### [What to work on]
1. In the letter below about Alberta's health care system, why did one family drive home for three hours right after anesthetic following knee surgery? Answer in one to three sentences.
2. According to the letter below about Alberta's health care system, who did the research on the Australian model?
3. Continue the letter below about Alberta's health care system from its last sentence.

### [Given text]
Thursday, March 18, 2010

A critique of Alberta's screwed up health care system.

Dear Gene, Premier Stelmach, and Members of the Legislative Assembly,
As a tax payer and a voter I wish to address Health Care Issues, have some questions I would like answered, some information and some opinions on the following concerns:

In the Edmonton Journal, there was an article Public Versus Private. I am in complete support of the public system NOT private delivery of public services. The votes of my friends and family will hinge on this.

1) Why was the special funding for bone and joint surgery at the Grande Prairie hospital not renewed?

2) Why did Edmonton residents have to drive to Westlock and St. Paul to get knee surgery done and drive home very sick for three hours one way in one situation after anaesthetic because the main earner in the family had to work the next day and couldn’t take the day off?

3) Why does it take three to four weeks to get fasting blood work done at Dynalife, a private for profit publicly funded laboratory, thus delaying surgical procedures and doctor’s visits while siphoning huge money out of our province each year?
One woman has to go from central Edmonton to St Albert. Her wait is 4 weeks. She doesn’t drive.
The system we had before was superior to this and the money stayed here.

4) Many of us paid into the public system for over 40 years with health care premiums and taxes without ever using any of it, knowing that others before us were using that system we were paying for and did not once resent it. It wouldn’t have mattered that my end of life expense to the public was only one day, I was happy with that. It was pride in my Canadian Values as a health care professional. But I also had the security of knowing that in the very last year of my life if I needed “in and out of hospital care”, it would be there for me not a sense of entitlement but rightfully earned.

Why aren’t the younger generation paying premiums and taxes that reflect ones income like we did? Will they be exempt from aging and illness in their later years? Believe me, it isn’t our generation that has a feeling of entitlement. We cared for our citizens when we didn’t need it.

5) Why are we adopting an Australian model when it is fraught with problems costing an extra $3billion of tax payer’s money? The research was done by two CEO’s from three Canadian hospitals complete with references.

6) As a tax payers and voters, do we get to see the “hidden cost” that AHS states are there in a public system?

7) What kind of protection will patients have in the event of a Cardiac arrest in a private facility? Are we going to plug up our hospitals with the easy cases leaving the difficult ones to wait for a surgeon, or a space as has been happening?

8) Who is going to insure standards of practice?

### [Records supplied]
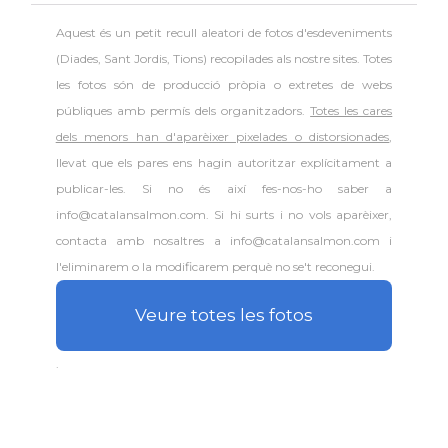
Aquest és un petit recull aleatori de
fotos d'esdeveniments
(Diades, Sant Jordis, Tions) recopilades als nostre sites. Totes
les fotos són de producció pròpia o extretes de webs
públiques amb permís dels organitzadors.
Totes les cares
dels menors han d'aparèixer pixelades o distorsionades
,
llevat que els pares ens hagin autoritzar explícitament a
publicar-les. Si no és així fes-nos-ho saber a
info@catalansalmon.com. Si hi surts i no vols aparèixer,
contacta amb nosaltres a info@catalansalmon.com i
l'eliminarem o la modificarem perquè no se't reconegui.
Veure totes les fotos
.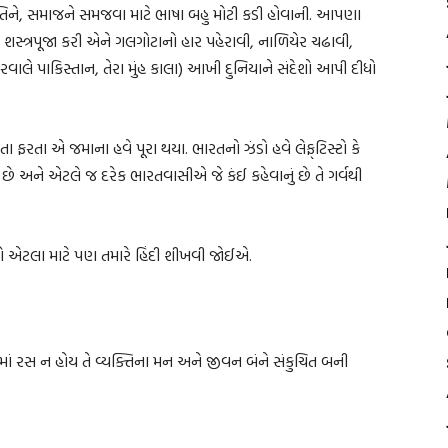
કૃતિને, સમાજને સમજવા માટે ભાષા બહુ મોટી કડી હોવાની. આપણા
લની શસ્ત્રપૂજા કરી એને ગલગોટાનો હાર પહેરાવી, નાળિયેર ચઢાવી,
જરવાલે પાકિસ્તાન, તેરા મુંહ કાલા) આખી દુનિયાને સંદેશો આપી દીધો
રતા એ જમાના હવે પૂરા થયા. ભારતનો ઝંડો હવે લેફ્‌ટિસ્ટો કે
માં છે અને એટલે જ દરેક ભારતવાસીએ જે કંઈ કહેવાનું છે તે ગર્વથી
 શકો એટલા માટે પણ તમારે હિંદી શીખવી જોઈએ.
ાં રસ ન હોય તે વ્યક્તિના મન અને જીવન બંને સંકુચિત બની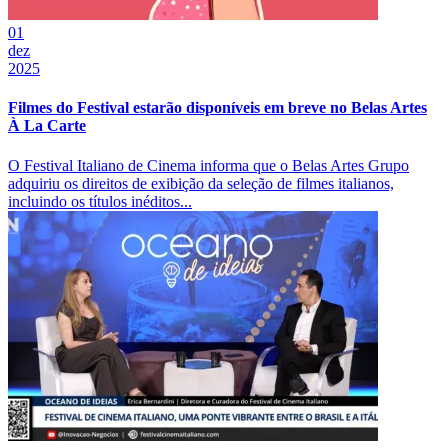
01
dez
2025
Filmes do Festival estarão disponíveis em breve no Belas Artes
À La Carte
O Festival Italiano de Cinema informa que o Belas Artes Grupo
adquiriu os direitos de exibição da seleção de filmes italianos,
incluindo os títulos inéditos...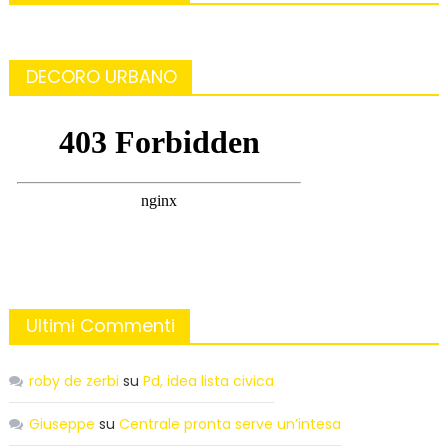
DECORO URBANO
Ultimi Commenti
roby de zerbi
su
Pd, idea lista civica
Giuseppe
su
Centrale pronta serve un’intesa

--

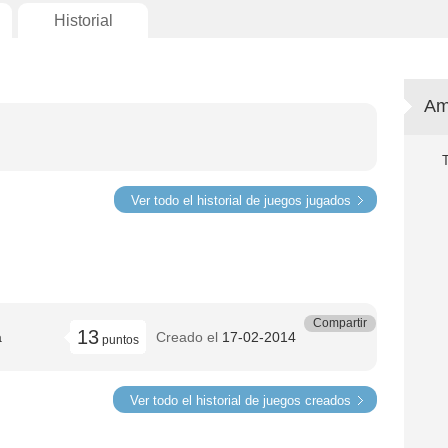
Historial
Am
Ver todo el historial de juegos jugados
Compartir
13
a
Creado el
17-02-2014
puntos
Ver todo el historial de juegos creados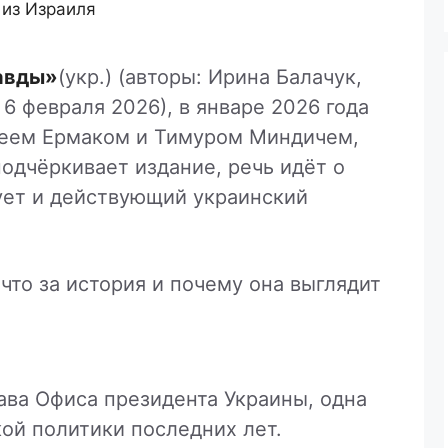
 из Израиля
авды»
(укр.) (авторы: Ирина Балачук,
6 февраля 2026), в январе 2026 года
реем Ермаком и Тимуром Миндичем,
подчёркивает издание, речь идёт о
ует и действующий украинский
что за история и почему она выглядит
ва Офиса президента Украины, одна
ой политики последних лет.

### [Your responses]
1. The main earner in the family had to work the next day and couldn't take the day off.

2. Two CEOs from three Canadian hospitals did it.

3.
Right now, I know of 7 private for profit home care agencies, each having their own rules that the coordinator can’t have access to as it appears to be secretive. Staff brought in from other countries are low paid and are cherry picking the 15 minute jobs working for two or three agencies. I would be happy to send you the information from front line workers.

9) How could activity based funding “create a level the playing field” stated by Hughes and ensure the same discipline in both systems? when the private does 100 easy surgeries compared to those in the public hospital which are much more complex requiring more care and stay in hospital?
The numbers cannot reflect equal activity.

10) Incentives to provide “superior quality” for hospitals and physicians is undermining their professional capabilities. Perhaps we need to go back to having managers who are nursing and medical people not those who tell staff that they “have to tow the corporate line” or lose their job as some have.

11) One patient needed surgery for a problem that would have put him back to work the next day-“IF HE PAID FOR IT”. He has to wait 6 months to get it done in the public system. WHY? Don’t we want people working?

12) Who will develop policies and standards? The glossy 2020 Vision is of little help.

In closing, if Mr Hughes thinks Albertans are indifferent as to whether surgery is done in a private or public facility, I would disagree with him. Albertans don’t want to be pushed to the side by queue jumpers and have the system cost more than can be provided by the public facility.

I am tired of being told we are burdening the next generation. Please make those stats publicly available. Many of us would to be given credit for the 45 years of financial contribution to the health care system that we hadn’t used. Hopefully, I won’t use a penny but will drop dead on my porch with a margarita in my hand.
I await your genuine reply. Please feel free to forward this to your colleagues.

Sincerely.,
Darlene - Alberta Health Care Professional.